Australia rarely gets the attention most countries get, partly because the land is so remote. The wildfires there are so extreme that they can’t be ignored, and yet probably aren’t getting the attention they’d get if they happened on one of the larger continents. About 10,000,000 acres have burned. That’s 5 times the acreage burned in California a couple of years ago, when many media outlets concentrated on celebrities’ homes that were in danger. The cause of Australia’s fires are being debated. Regardless of the initial cause, the fires are causing fires, and the fires are causing weather changes that cause yet more fires. It is hard to ignore the impact of Australia’s record heat that has persisted.
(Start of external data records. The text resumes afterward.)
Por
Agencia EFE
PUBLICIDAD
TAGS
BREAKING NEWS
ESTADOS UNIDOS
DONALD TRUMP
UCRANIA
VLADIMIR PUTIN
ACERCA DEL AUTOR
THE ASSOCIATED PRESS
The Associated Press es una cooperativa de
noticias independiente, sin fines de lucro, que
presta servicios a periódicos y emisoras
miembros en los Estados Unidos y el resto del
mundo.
The record average maximum summer temperature was 107F. That means some areas were even hotter. Climate change is more than the air getting a bit hotter. Cascading effects and various feedback mechanisms are unexpected consequences that amplify the impact. If it can happen there, where else can it happen? What other consequences and mechanisms aren’t we aware of?
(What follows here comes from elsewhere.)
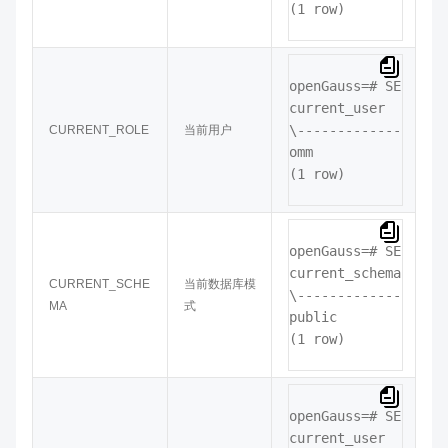
(1 row)
openGauss=# 
SELECT C
current_user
Here in New Zealand we’ve been seeing and smelling the smoke from the Australian fires for days, with ash falling across the east-facing glaciers of the Southern Alps. It’s a human disaster of unprecedented scale for Australia; and we can but hope that things settle for them soon.
Sorry to hear about it, and the effect on New Zealand. I enjoyed my time there. In terms of giving others some way to appreciate the effect I wonder if it is similar to what people downwind of volcanoes experience. I’ve seen both, smoke (from smaller yet large forest fires in along the west coast of North America), and ash (as I’m within sight of three volcanoes in Washington State and have camped on their ash.) Nature’s reach is longer than most realize.